I am sure this probably resonates strongly with you. I have seen it everywhere. People walking into each other because they are looking down, not talking in the break room, not sharing while out for dinner. The irony of having something that was meant to connect us all is actually disconnecting us from each other and ourselves. When are you just sitting there scrolling, do you know what you are looking for? Do you know what you are hoping to see? Neither do I really.
So when I look deeply into the situation of me feeling some unhappiness in myself and in my life… I think I can admit that it has to do with constantly being disconnected from the presence moment for two reasons. The first is from scrolling through news feeds and seeing peoples highlight reels! From seeing only a very filtered amount of information from a person, the moments they feel they need to broadcast, and you compare your entire story to these small snippets of someone else’s life. From wondering why I didn’t get outside for a run when so and so did. Questioning if me and my husband are as happy as that couple, or why do I work so much when it looks like everyone is just out playing. The truth is people are only going to share what they want you to see. You don’t see their pain, or their sadness, or their anxiety. It happens to everyone, we are after all human. We are not immune to feeling low despite what we portray on social media. Not everyone is as happy as they look online!
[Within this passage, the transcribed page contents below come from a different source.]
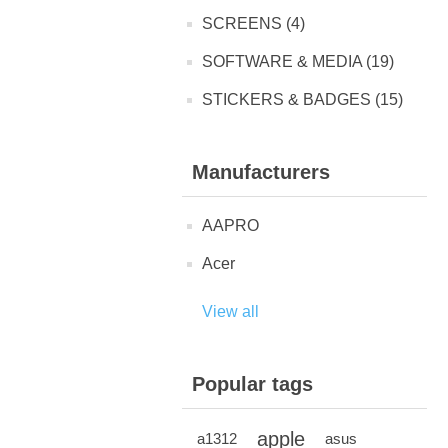
SCREENS (4)
SOFTWARE & MEDIA (19)
STICKERS & BADGES (15)
Manufacturers
AAPRO
Acer
View all
Popular tags
apple
a1312
asus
The second is that I am never fully present in the moment. I let the moment go by without fully enjoying everything it has to offer. The sights, the smells, the laughter, the taste, the joy, the connection with others… everything.
So, this is my challenge to both myself and to everyone. Take a break from the phone. Seriously. As soon as you are finished reading this, put it down. Turn it on silent, disconnect your 3G and be in the moment. Connect with your friends, laugh with your partner, run without having to take a selfie, go an hour without “liking” something. Try it. Because honestly, this moment is all we will have, and it doesn’t last forever. Stop constantly viewing everyone’s highlight reel. Stop comparing yourself to what others are doing, saying and thinking. Don’t let that affect you anymore. Stop trying to look for something beyond the present moment. Be fully immersed in now… and if you do, I think you will feel a whole lot better. Because now, is all we have, and it might be the most incredible moment you’ve ever had, and you might miss it if you are looking down.